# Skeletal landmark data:
<<<<

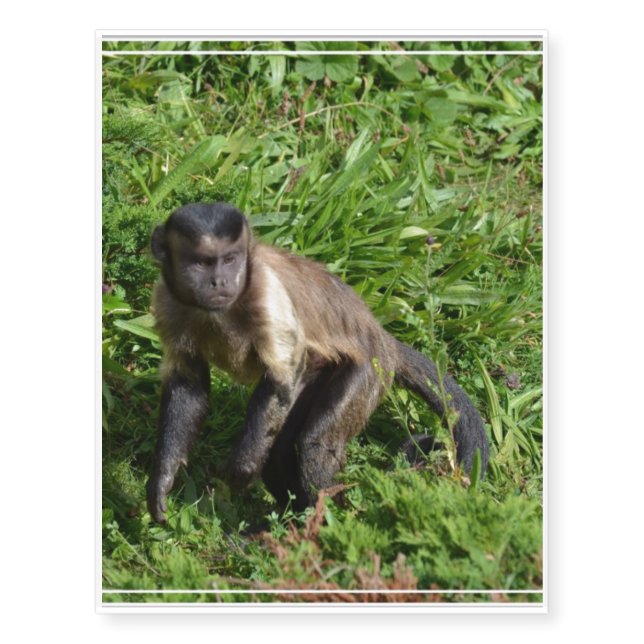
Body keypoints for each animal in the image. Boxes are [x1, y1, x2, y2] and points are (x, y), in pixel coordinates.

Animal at [146, 202, 489, 523]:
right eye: (202, 263)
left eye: (230, 259)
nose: (220, 281)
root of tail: (383, 339)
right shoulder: (167, 301)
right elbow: (188, 386)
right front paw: (162, 479)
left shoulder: (266, 291)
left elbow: (280, 379)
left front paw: (240, 470)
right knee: (282, 450)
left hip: (370, 372)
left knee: (314, 442)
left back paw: (323, 523)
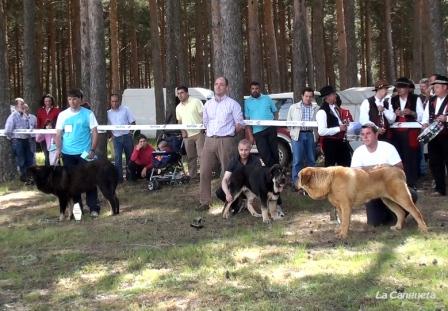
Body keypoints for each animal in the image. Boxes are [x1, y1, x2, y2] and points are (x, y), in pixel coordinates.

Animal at [298, 167, 428, 240]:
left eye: (298, 177)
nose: (294, 181)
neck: (330, 180)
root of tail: (400, 171)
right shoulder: (340, 208)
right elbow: (342, 221)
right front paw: (341, 231)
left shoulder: (345, 206)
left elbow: (345, 222)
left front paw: (343, 235)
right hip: (388, 200)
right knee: (400, 212)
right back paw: (398, 227)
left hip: (402, 197)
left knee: (416, 212)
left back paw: (423, 229)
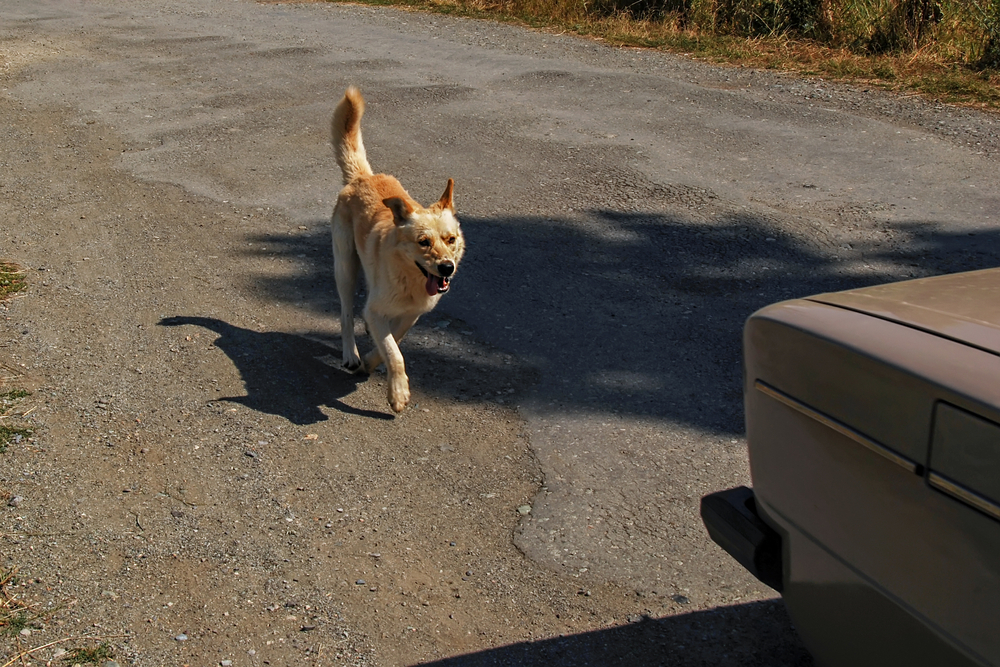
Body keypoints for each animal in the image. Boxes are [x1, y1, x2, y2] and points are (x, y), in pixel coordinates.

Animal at [332, 87, 464, 412]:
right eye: (423, 242)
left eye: (450, 239)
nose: (447, 268)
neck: (410, 280)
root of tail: (362, 177)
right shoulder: (376, 309)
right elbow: (395, 353)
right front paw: (398, 392)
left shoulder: (412, 314)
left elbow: (394, 340)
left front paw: (372, 361)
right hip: (345, 267)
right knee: (346, 312)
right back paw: (351, 354)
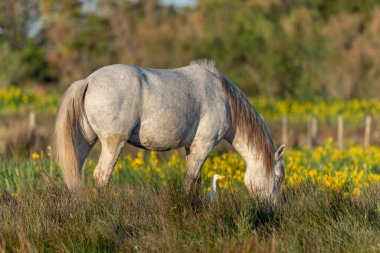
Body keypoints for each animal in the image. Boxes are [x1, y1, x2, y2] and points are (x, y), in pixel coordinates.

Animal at [54, 59, 284, 200]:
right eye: (279, 177)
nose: (272, 209)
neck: (224, 99)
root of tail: (88, 81)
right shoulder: (204, 145)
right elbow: (190, 179)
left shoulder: (192, 147)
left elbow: (196, 179)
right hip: (113, 142)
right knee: (102, 175)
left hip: (86, 141)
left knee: (75, 171)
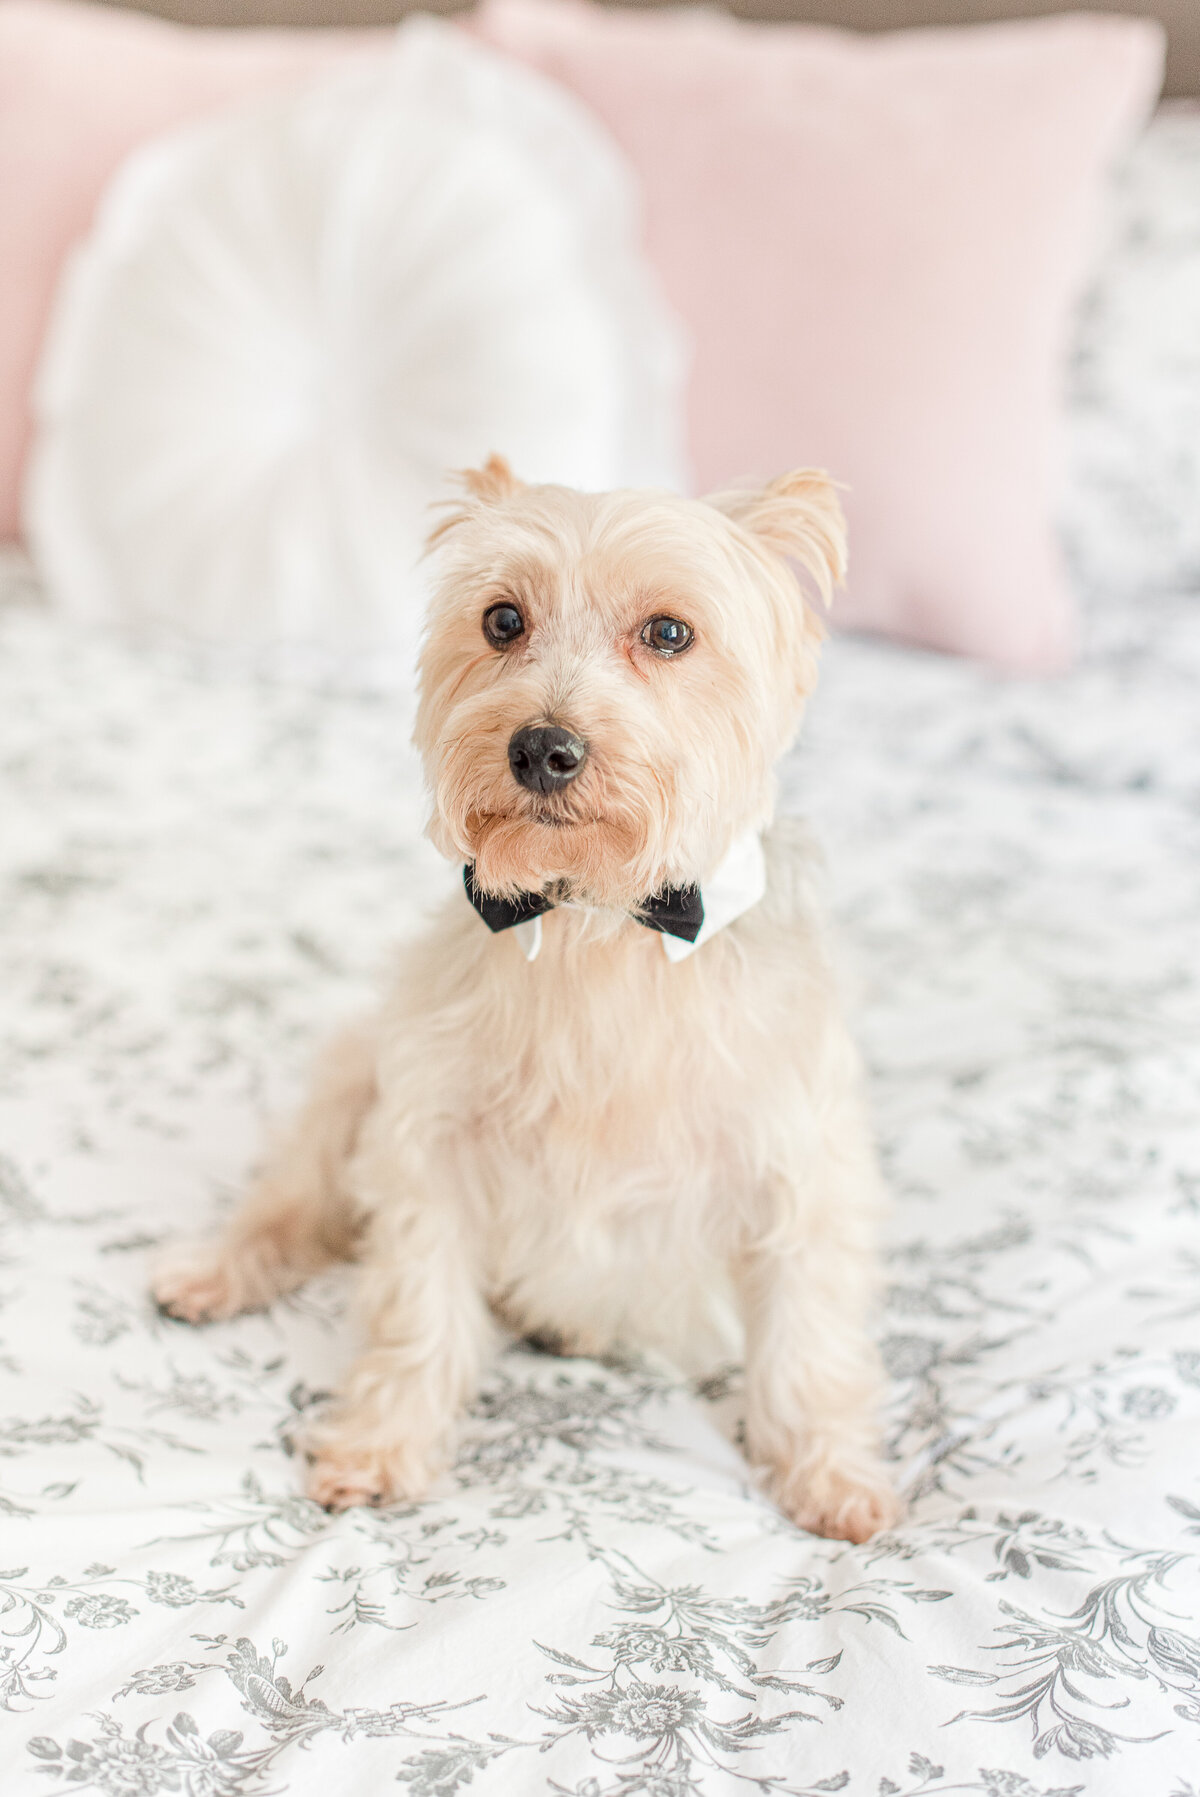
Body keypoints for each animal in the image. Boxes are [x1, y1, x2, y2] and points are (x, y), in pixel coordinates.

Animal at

>>>>

# EXERCISE REQUIREMENTS:
Nothing but the lines above from the one that has "left front paw: (240, 470)" down to the one that has "right front paw: (341, 231)" belongs in the answer, copied exactly, without pictures.

# THE ANSWER:
left front paw: (240, 470)
right knee: (282, 450)
left hip: (370, 372)
left knee: (314, 442)
left back paw: (323, 523)
Body keypoints for each animal in the image. Boxes are [x1, y1, x2, y2] and points are (x, y), in pixel coordinates.

Animal at [298, 167, 428, 240]:
left eye: (298, 177)
nose: (294, 181)
neck: (330, 180)
root of tail: (400, 171)
right shoulder: (340, 208)
right elbow: (342, 221)
right front paw: (341, 231)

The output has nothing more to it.